The parliament of Turkey approved the reconciliation agreement with Israel restoring diplomatic ties after a six-year freeze.
Lawmakers approved the deal, which normalizes relations between the two countries, early Saturday morning before they left for a summer recess.
Israel’s Knesset had approved the deal in late June.
The Prime Minister’s Office of Israel issued a statement on Saturday night welcoming the approval, saying that Israel “looks forward to the next steps of its implementation, including the return of our respective ambassadors.”
Relations between Israel and Turkey broke down in the aftermath of the Mavi Marmara incident in May 2010, when Israeli commandos boarded and killed nine Turkish citizens in clashes on a boat attempting to break Israel’s Gaza blockade.
Under the agreement approved Saturday, Turkey will drop legal claims against the Israeli military and individual officers and soldiers who were part of the Mavi Marmara raid.

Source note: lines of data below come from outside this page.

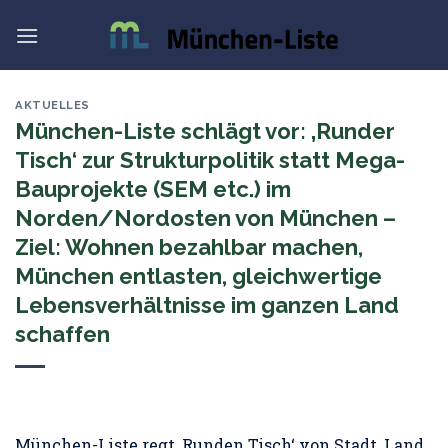
Skip
to
content
AKTUELLES
München-Liste schlägt vor: ‚Runder
Tisch‘ zur Strukturpolitik statt Mega-
Bauprojekte (SEM etc.) im
Norden/Nordosten von München –
Ziel: Wohnen bezahlbar machen,
München entlasten, gleichwertige
Lebensverhältnisse im ganzen Land
schaffen
München-Liste regt ‚Runden Tisch‘ von Stadt, Land,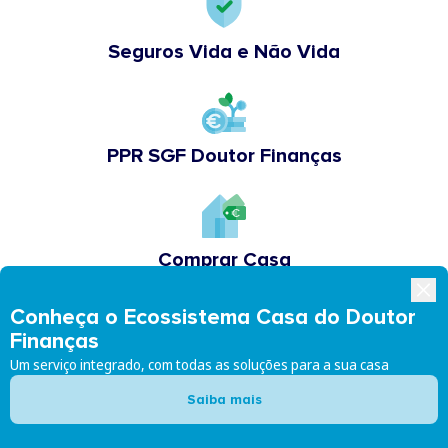
Seguros Vida e Não Vida
PPR SGF Doutor Finanças
Comprar Casa
Conheça o Ecossistema Casa do Doutor
Finanças
Academia Doutor Finanças
Um serviço integrado, com todas as soluções para a sua casa
Saiba mais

Also, Israel will pay $20 million to a humanitarian fund as compensation to the families of the Mavi Marmara victims.
Prime Minister Benjamin Netanyahu has apologized for the deaths, another Turkish condition for the resumption of diplomatic ties.
Hours after Turkey approved the deal, a bomb attack on a wedding in the southeastern city of Gaziantep, located near the Syrian border and a center for Syrians fleeing their country’s civil war, left at least 50 dead.
Turkish President Recep Tayyip Erdogan on Sunday said the Islamic State was the “likely perpetrator” of the attack.